As Lori Jackson of Altoona grappled with her diagnosis, she thought of the thousands of photos and memorabilia of her three children she had yet to put into scrapbooks.
Leaders of her church, Grace Church in Des Moines, asked congregation member Amber Gustafson of Ankeny to help Jackson's family. Gustafson is a Creative Memories scrapbooking consultant.
Then Monica Artino of Clive, whose children attend Des Moines Christian School with Jackson's three children, stepped in to help, too.
"Everyone wanted to do something for her. Lori is such a 'doer' and is very involved," Artino said. "The first thing you think of is to take meals to the family, but we wanted to do something that was her heartbeat, something she really wanted. We saw on her Web site at CaringBridge (www.caringbridge.org) that she wanted help with her scrapbooks."
Artino called Des Moines Christian School to secure a room for people to work in, finding donations of food and people to pitch in.
"I knew that the number of people to help would be 40. I don't know why, but I just knew it, and we ended up with exactly 40 people," Artino said. "My local Hy-Vee donated money for whatever food or supplies we needed. Then Shane's, a new barbecue place, donated 40 full meals for the workers."

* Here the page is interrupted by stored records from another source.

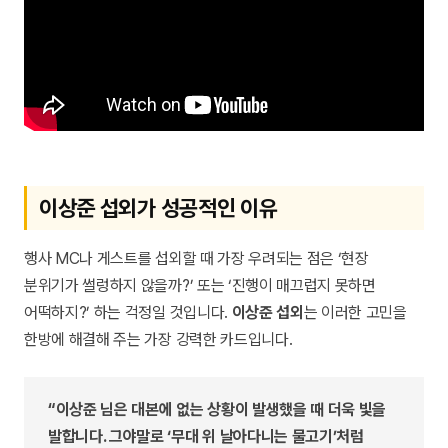
이상준 섭외가 성공적인 이유
행사 MC나 게스트를 섭외할 때 가장 우려되는 점은 ‘현장
분위기가 썰렁하지 않을까?’ 또는 ‘진행이 매끄럽지 못하면
어떡하지?’ 하는 걱정일 것입니다.
이상준 섭외
는 이러한 고민을
한방에 해결해 주는 가장 강력한 카드입니다.
“이상준 님은 대본에 없는 상황이 발생했을 때 더욱 빛을
발합니다. 그야말로 ‘무대 위 날아다니는 물고기’처럼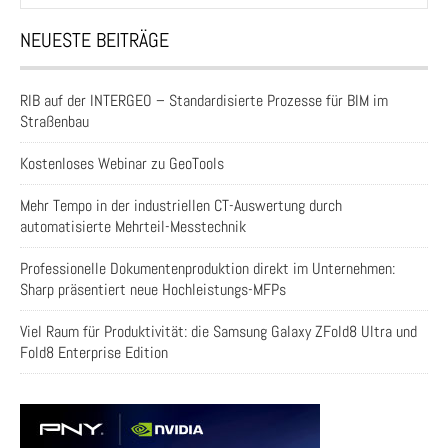
NEUESTE BEITRÄGE
RIB auf der INTERGEO – Standardisierte Prozesse für BIM im
Straßenbau
Kostenloses Webinar zu GeoTools
Mehr Tempo in der industriellen CT-Auswertung durch
automatisierte Mehrteil-Messtechnik
Professionelle Dokumentenproduktion direkt im Unternehmen:
Sharp präsentiert neue Hochleistungs-MFPs
Viel Raum für Produktivität: die Samsung Galaxy ZFold8 Ultra und
Fold8 Enterprise Edition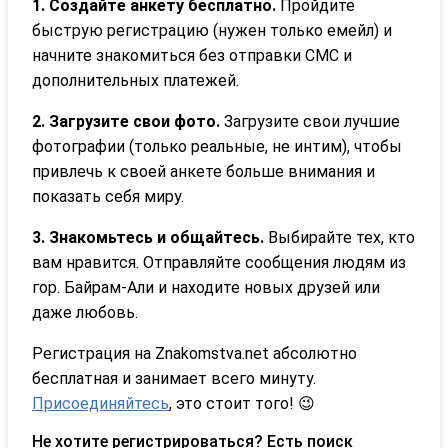
1. Создайте анкету бесплатно.
Пройдите
быструю регистрацию (нужен только емейл) и
начните знакомиться без отправки СМС и
дополнительных платежей.
2. Загрузите свои фото.
Загрузите свои лучшие
фотографии (только реальные, не интим), чтобы
привлечь к своей анкете больше внимания и
показать себя миру.
3. Знакомьтесь и общайтесь.
Выбирайте тех, кто
вам нравится. Отправляйте сообщения людям из
гор. Байрам-Али и находите новых друзей или
даже любовь.
Регистрация на Znakomstva.net абсолютно
бесплатная и занимает всего минуту.
Присоединяйтесь
, это стоит того! 😉
Не хотите регистрироваться? Есть поиск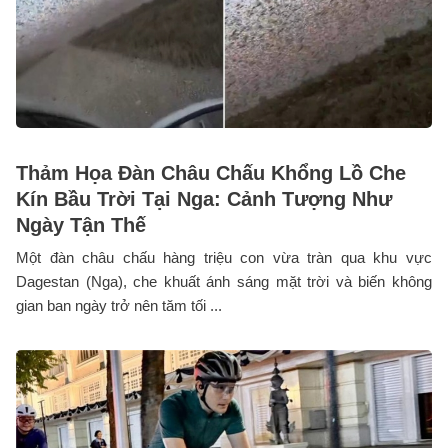
Thảm Họa Đàn Châu Chấu Khổng Lồ Che
Kín Bầu Trời Tại Nga: Cảnh Tượng Như
Ngày Tận Thế
Một đàn châu chấu hàng triệu con vừa tràn qua khu vực
Dagestan (Nga), che khuất ánh sáng mặt trời và biến không
gian ban ngày trở nên tăm tối ...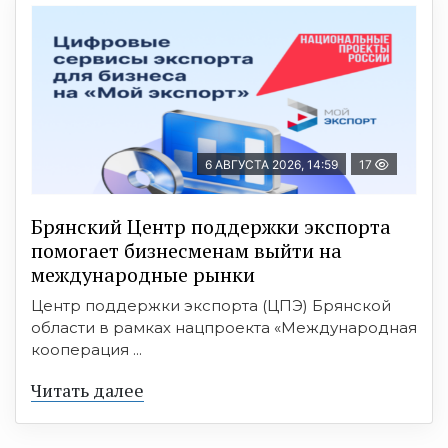
6 АВГУСТА 2026, 14:59
17
Брянский Центр поддержки экспорта
помогает бизнесменам выйти на
международные рынки
Центр поддержки экспорта (ЦПЭ) Брянской
области в рамках нацпроекта «Международная
кооперация ...
Читать далее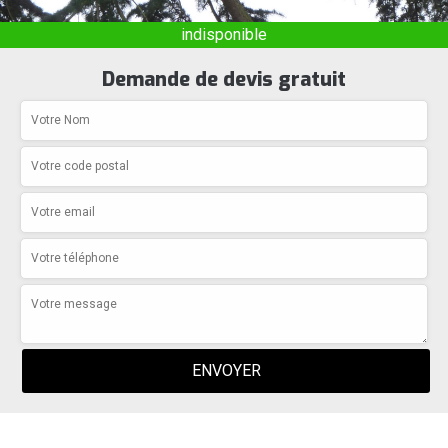
indisponible
Demande de devis gratuit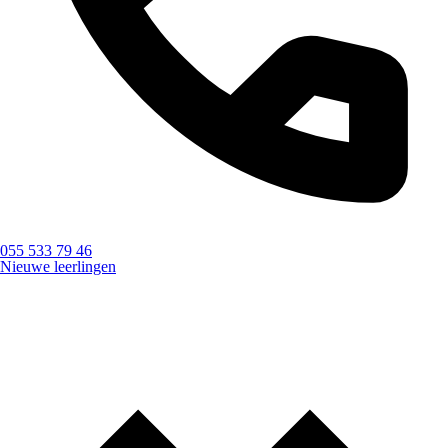
055 533 79 46
Nieuwe leerlingen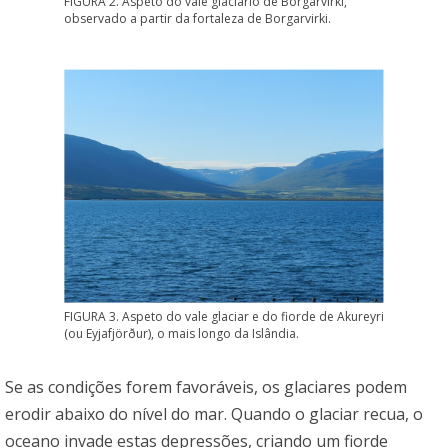
FIGURA 2. Aspeto do vale glaciário de Borgarvirki,
observado a partir da fortaleza de Borgarvirki.
FIGURA 3. Aspeto do vale glaciar e do fiorde de Akureyri
(ou Eyjafjörður), o mais longo da Islândia.
Se as condições forem favoráveis, os glaciares podem
erodir abaixo do nível do mar. Quando o glaciar recua, o
oceano invade estas depressões, criando um fiorde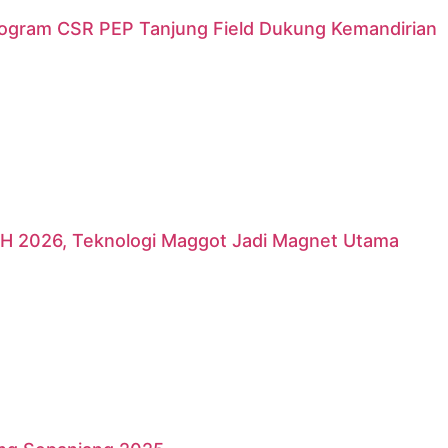
rogram CSR PEP Tanjung Field Dukung Kemandirian
H 2026, Teknologi Maggot Jadi Magnet Utama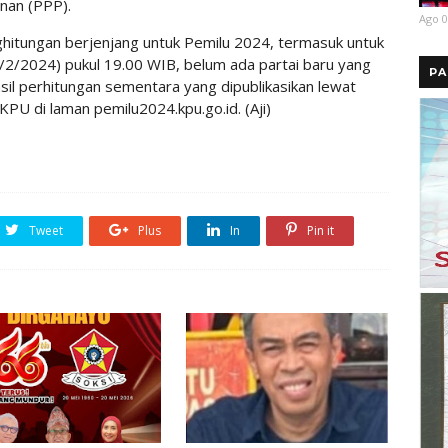
nan (PPP).
Ago 0
hitungan berjenjang untuk Pemilu 2024, termasuk untuk
19/2/2024) pukul 19.00 WIB, belum ada partai baru yang
PA
il perhitungan sementara yang dipublikasikan lewat
KPU di laman pemilu2024.kpu.go.id. (Aji)
Tweet
Plus
In
Pin it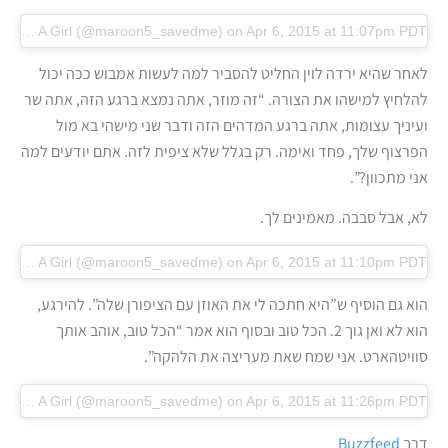
A video posted by A Girl (@maroon5_savedme)
on Apr 6, 2015 at 11:07pm PDT
לאחר שהיא ירדה לוין החליט להסביר למה לעשות אמבוש ככה יכול
להלחיץ למישהו את הצורה. “זה מוזר, אתה נמצא ברגע הזה, אתה שר
ועיניך עצומות, אתה ברגע המדהים הזה ודבר שני מישהי בא מול
הפרצוף שלך, פחד ואימה. רק בגלל שלא ציפית לזה. אתם יודעים למה
אני מתכוון?”.
לא, אבל סבבה. מאמינים לך.
A video posted by A Girl (@maroon5_savedme)
on Apr 6, 2015 at 11:10pm PDT
הוא גם הוסיף ש”היא חתכה לי את האוזן עם הציפורן שלה”. להירגע,
הוא לא ואן גוך 2. הכל טוב ובסוף הוא אמר “הכל טוב, אוהב אותך
סוויטהארט. אני שמח שאת מעריצה את הלהקה”.
A video posted by A Girl (@maroon5_savedme)
on Apr 6, 2015 at 11:26pm PDT
דרך
Buzzfeed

Even though Artino has only done two pages in her oldest daughter's scrapbook and admits to not being a "big scrapbooker," she knew she could help organize the effort behind the scenes. She teamed up with Gustafson to make the scrapbooking happen. After putting the word out about the project, Artino said she received many e-mails, at least one-fourth of them coming from strangers who just wanted to help.
Gustafson said Jackson's family had purchased some scrapbooking materials to get things rolling, but relatives weren't sure where to begin.
"It really was a total miracle. We ended up with eight books completed in the end for Lori and her family. That first night we worked from 3 p.m. to midnight, with some people never having scrapbooked before, but wanted to just help," Gustafson said. "Another Creative Memories consultant whose kids attend Des Moines Christian helped us get a plan together and this group of 40 wonderful women took 10,000 prints and 5,000 pieces of memorabilia and got everything organized."
Gustafson said the women probably worked from 80 to 100 hours earlier this month.
"It was a huge task, getting everything sorted and then making the pages," she said. "We had several group work sessions, then some women took pages home to work on. At the same time we were working on these, according to Lori's online journal, she had some really good days. I want to think that this took a load off Lori's mind and helped lift her spirits."
While Jackson's wish to have her scrapbooks completed was fulfilled, the volunteers unknowingly created another legacy.
"God provided everything for us, from the food to the workers to the supplies. In fact, we ended up with a huge amount of leftover supplies, so several of us who participated in this decided to form a group that would serve as a resource for hospices and hospitals who have patients in a similar situation," Gustafson said.
"We would love to continue doing this for families with a terminally ill loved one on a donation basis as a way to give back. I've heard it said that when someone dies, a library burns down, because of all the stories and memories that perish with that person. If we can help create a tangible reminder of that person, we'd like to do it."